2. The method for separating a voice signal of a location close to a sound source according to claim 1, wherein the step 1 comprises the following steps: and acquiring a time domain signal of the mixed voice to be processed by using a signal acquisition system, and performing short-time Fourier transform on the time domain signal to obtain a time-frequency domain signal of the mixed voice to be processed.

3. The method as claimed in claim 1, wherein the step 2 initializes the separation matrix of each frequency band by using an identity matrix, the diagonal element of the matrix is 1, and the remaining elements are 0.

4. The method as claimed in claim 1, wherein the step 3 of jointly optimizing the separation matrices of all frequency bands comprises the following steps:

(1) selecting a source signal distribution model to obtain a cost function;

(2) selecting an optimization method for the cost function to obtain an update rule of the separation matrix;

(3) and iterating the separation matrix by using the updating rule until convergence is achieved, and obtaining the separation matrix after each frequency band is optimized.

5. The method according to claim 4, wherein the Laplace distribution is selected as the source signal distribution model in step (1), and the cost function is:

wherein ,

representing the sample-sample average, G (-) is a scoring function determined by the source signal model; n is the source signal index and N is 1,2, …, N is the total number of source signals; k is a frequency index and K is 1,2, …, K being the total number of frequency bands;

representing the nth estimated signal, detW, in the k-th frequency band^kIs a determinant of a separation matrix within the k-th frequency band;

adopting a maj orientation-minimization optimization method for the cost function, and obtaining an update rule of the separation matrix as follows:

wherein

Represents a separation matrix W^kIn the nth row of (1), the superscript H denotes the conjugate transpose, x^kRepresenting the mixed signal vector in the k-th frequency band,

m represents the total number of microphones, G' (. cndot.) represents the first derivative of G (-), G (r)_n)＝r_n，G'(r_n)＝1；e_nRepresenting a unit vector, the nth element is 1 and the remaining elements are 0.

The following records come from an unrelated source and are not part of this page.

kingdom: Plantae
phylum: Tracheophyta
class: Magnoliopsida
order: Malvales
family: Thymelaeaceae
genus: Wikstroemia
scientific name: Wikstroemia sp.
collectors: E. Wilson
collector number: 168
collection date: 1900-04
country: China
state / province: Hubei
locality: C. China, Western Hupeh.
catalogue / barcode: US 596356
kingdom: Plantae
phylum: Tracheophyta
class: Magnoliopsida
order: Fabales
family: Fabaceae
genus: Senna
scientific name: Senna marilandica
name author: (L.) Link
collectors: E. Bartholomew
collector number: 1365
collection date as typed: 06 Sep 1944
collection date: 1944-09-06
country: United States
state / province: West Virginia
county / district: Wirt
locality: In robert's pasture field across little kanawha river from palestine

6. The method according to claim 4, wherein the multi-channel non-negative matrix decomposition is selected as the source signal model in step (1), and the cost function is:

where t is a time frame index, t_kl,n and v_lt,nRespectively, a base and an activation parameter of different sound sources, wherein l is an index of the base, N is a source signal index, and N is 1,2, …, N and N are the total number of source signals; k is a frequency index and K is 1,2, …, K being the total number of frequency bands;

t-th frame, detW, representing the n-th estimated signal in the k-th frequency band^kIs a determinant of a separation matrix within the k-th frequency band;

wherein t_kl,n and v_lt,nThe update rules of (1) are respectively:

wherein ,

represents the mean of the samples, e_nRepresenting a unit vector, the nth element is 1, the rest elements are 0, and l' is a new index of the base;

represents a separation matrix W^kAnd the superscript H on the nth row of (a) indicates the conjugate transpose.

7. The method according to claim 1, wherein in the step 4, the amplitude warping is performed on the separation matrix according to a minimum distortion criterion, and the specific steps are as follows:

W^k←(W^k(W^k)^H)^-1/2W^k

wherein K is a frequency index, K is 1,2, …, and K is the total number of frequency bands; w^kThe separation matrix representing the k-th band and the superscript H the conjugate transpose.

8. The method according to claim 7, wherein the step 5 comprises the following steps: separating the separation matrix W obtained in the step 4^kWith the mixed speech time-frequency domain signal x to be processed^kMultiplying to estimate the separated time-frequency domain speech signal y^k。

9. The method for separating a voice signal of a location close to a sound source according to claim 1, wherein the step 6 comprises the following steps: and 5, performing short-time Fourier inverse transformation on the time-frequency domain voice signal estimated in the step 5 to obtain a separated time-domain voice signal.